At the Mateel Community Center in Redway, a roomful of business owners, residents, supporters and skeptics spent about two hours pressing organizers behind the proposed Southern Humboldt Business Improvement District on a question that cut to the core of the plan: would it help struggling local businesses, or simply add another assessment?

The proposal has been in the works for four years, but it still lacks a board, bylaws and the 51 percent of signatures needed to move forward. That unfinished status underscored the mistrust in the room, especially as organizers tried to sell the district as a way to present Southern Humboldt as a single destination and fund marketing, destination development and economic enhancement for assessed businesses.

AI-generated illustration
AI-generated illustration

The assessment would apply to taxable business sales in Garberville, Redway, Benbow and Evergreen. It would start at 0.75 percent of taxable sales, or 75 cents on every $100, then could rise by as much as 0.5 percent each year for five years, with a cap of 1.5 percent. The plan says the assessment base is gross direct-to-consumer sales revenue subject to California sales tax, which would leave out tax-exempt items such as groceries and prescriptions. A feasibility analysis attached to the proposal says the district could generate about $260,000 to $782,000 a year, depending on the assessment rate.

That money is intended to market Southern Humboldt more aggressively, but the debate in Redway reflected a deeper concern about fairness and representation. In a corridor where many businesses are not neat downtown storefronts, merchants questioned who would actually pay, who would benefit and whether businesses already under pressure from the collapse of the cannabis economy could absorb another cost.

The proposal sits inside a formal state process. California’s Property and Business Improvement District Law of 1994 requires a petition signed by owners who would pay more than 50 percent of the proposed assessments before formation proceedings can begin. Humboldt County adopted Resolution 23-45 on April 4, 2023, authorizing examination of sales and transactions-and-use-tax records for possible formation, and the county later extended the petition drive through October 1, 2026.

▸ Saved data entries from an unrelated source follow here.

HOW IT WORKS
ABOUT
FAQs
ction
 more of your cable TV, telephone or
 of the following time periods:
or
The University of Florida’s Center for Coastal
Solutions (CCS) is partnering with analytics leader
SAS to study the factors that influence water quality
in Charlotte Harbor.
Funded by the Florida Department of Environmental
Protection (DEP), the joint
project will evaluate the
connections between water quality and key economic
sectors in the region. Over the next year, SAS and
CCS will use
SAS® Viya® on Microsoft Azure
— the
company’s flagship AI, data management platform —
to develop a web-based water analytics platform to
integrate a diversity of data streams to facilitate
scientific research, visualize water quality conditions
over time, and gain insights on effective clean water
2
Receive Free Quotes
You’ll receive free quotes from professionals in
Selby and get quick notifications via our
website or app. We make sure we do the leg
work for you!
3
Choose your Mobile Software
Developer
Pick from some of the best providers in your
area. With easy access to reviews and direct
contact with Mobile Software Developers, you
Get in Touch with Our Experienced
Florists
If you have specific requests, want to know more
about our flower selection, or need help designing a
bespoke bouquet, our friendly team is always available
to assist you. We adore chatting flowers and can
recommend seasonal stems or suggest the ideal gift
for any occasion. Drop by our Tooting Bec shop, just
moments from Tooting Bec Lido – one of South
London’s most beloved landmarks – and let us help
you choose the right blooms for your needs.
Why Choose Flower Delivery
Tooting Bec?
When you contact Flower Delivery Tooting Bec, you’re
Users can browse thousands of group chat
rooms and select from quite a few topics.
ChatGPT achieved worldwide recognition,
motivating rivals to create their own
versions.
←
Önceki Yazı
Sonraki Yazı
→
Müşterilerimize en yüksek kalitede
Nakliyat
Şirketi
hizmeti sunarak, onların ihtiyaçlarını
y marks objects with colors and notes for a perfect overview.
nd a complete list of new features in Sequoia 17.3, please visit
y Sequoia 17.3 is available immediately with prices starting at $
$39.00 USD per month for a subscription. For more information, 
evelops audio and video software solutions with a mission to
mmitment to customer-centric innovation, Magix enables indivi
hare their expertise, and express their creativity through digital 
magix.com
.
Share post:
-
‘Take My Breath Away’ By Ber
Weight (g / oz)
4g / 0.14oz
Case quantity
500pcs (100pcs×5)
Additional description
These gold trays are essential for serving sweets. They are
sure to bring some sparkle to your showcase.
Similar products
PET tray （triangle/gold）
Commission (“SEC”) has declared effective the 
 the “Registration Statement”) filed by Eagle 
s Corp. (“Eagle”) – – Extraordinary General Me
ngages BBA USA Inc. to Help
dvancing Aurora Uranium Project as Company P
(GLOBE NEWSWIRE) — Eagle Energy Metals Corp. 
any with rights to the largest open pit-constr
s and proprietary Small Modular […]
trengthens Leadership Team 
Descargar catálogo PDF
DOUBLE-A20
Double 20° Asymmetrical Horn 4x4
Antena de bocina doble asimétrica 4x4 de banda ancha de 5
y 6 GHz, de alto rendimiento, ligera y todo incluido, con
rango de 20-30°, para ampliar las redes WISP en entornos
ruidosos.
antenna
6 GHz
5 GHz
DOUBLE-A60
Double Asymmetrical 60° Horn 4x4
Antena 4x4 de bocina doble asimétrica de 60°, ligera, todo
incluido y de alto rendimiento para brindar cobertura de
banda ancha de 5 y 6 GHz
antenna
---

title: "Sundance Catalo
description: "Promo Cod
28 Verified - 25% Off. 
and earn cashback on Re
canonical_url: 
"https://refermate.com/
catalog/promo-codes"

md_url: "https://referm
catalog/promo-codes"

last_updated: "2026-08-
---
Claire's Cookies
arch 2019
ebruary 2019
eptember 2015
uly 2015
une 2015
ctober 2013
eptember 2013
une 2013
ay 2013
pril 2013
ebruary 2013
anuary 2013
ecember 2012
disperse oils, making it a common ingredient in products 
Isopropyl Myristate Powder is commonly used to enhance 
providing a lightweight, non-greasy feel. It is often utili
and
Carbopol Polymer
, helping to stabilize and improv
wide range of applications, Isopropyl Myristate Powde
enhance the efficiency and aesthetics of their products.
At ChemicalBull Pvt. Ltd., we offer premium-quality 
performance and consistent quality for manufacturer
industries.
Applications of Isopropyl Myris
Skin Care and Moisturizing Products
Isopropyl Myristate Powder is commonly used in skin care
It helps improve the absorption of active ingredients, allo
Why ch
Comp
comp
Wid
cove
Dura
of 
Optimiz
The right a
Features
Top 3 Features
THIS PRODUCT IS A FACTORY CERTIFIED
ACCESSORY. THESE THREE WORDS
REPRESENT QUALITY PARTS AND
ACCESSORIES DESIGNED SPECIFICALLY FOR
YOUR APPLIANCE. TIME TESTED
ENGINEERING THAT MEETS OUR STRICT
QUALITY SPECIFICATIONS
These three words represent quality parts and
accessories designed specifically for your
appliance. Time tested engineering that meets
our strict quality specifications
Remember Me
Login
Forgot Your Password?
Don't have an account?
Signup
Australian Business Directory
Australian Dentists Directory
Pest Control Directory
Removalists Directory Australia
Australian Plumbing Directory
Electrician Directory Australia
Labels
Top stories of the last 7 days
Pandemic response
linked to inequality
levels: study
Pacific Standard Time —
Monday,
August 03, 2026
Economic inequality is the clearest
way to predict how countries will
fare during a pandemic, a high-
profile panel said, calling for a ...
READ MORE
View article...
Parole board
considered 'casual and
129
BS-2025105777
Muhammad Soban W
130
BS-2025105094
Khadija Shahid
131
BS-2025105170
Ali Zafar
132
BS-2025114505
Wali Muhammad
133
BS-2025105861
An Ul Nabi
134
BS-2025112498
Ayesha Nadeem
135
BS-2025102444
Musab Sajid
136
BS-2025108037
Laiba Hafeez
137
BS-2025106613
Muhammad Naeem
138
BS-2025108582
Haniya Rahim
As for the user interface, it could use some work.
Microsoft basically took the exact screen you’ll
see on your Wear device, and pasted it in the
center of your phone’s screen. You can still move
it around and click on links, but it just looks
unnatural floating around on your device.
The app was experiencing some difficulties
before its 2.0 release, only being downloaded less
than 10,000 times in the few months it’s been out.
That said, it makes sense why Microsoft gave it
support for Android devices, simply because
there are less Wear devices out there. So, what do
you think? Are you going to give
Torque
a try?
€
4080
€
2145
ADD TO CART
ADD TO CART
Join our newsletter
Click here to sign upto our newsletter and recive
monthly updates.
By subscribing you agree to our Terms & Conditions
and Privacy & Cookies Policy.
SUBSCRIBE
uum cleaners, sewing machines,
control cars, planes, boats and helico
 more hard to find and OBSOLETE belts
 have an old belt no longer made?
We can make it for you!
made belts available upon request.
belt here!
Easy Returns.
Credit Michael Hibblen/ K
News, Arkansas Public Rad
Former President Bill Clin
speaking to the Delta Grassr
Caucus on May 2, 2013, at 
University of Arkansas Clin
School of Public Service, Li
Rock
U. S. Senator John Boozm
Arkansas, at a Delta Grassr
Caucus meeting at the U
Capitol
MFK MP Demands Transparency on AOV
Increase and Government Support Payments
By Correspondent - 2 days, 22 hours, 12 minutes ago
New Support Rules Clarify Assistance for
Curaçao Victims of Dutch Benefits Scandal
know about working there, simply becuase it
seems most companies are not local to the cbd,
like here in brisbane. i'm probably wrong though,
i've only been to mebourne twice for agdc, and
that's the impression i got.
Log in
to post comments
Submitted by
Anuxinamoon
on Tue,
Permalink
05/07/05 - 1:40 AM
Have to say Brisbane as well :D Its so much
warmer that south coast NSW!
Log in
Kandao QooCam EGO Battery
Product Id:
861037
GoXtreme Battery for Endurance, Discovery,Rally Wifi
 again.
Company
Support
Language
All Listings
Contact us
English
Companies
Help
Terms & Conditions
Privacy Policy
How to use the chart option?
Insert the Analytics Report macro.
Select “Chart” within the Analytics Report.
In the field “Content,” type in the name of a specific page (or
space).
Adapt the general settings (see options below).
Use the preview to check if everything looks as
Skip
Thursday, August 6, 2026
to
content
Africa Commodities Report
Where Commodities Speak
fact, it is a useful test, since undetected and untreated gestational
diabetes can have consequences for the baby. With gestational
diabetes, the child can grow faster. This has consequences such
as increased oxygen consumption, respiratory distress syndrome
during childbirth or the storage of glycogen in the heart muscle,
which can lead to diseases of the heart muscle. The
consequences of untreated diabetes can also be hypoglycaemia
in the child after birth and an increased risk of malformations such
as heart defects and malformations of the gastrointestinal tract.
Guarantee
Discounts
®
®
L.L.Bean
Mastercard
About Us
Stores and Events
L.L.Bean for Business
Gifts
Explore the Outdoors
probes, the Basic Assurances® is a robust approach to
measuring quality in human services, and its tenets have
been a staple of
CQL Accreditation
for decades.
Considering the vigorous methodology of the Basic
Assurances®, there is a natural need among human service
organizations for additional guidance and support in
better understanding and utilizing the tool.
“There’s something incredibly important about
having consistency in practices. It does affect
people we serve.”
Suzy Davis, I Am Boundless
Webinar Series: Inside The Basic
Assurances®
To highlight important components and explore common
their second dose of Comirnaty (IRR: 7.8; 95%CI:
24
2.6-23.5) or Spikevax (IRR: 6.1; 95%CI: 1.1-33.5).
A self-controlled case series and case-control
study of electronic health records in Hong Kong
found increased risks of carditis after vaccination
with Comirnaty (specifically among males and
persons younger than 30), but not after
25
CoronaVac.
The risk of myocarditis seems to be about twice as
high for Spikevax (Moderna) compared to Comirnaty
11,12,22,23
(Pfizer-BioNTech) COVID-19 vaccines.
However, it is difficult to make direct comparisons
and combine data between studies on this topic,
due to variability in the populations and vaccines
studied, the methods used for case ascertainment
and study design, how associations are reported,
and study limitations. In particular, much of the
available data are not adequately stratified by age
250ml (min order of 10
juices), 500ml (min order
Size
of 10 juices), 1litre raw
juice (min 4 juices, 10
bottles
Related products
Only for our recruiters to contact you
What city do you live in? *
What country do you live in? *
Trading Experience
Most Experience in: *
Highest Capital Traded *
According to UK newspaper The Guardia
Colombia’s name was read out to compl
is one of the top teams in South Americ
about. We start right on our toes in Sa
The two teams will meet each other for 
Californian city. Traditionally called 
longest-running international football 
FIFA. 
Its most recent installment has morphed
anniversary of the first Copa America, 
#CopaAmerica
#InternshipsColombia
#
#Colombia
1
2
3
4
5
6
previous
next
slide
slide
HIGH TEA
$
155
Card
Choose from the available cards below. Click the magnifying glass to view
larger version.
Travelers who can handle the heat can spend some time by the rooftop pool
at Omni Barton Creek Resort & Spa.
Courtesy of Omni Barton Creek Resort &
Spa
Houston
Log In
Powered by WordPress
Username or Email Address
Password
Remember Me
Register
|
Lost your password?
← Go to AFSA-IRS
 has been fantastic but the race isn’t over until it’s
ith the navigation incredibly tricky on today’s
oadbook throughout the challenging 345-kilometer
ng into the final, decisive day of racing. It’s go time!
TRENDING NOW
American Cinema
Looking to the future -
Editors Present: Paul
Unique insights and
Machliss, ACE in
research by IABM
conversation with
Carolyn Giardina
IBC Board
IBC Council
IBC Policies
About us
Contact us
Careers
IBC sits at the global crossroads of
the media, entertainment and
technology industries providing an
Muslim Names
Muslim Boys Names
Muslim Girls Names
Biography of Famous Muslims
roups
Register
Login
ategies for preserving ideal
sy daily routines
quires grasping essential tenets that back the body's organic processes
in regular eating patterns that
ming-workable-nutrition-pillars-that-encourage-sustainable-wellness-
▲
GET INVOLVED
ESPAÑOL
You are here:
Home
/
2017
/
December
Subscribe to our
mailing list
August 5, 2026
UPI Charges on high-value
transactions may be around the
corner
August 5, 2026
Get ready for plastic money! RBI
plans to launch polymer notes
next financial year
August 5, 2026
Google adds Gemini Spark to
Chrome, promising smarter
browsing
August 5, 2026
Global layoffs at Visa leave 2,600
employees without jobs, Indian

That gives organizers more time, but not much room for error. Humboldt County planning documents have long noted that growth in southern Humboldt has strained Redway and Garberville as service centers, and local commerce has been battered by the end of the old cannabis-era foot traffic. For supporters, the BID is a chance to build a locally funded engine for promotion and destination-building. For skeptics, the question remains whether the district can earn enough trust to survive the signatures it still needs.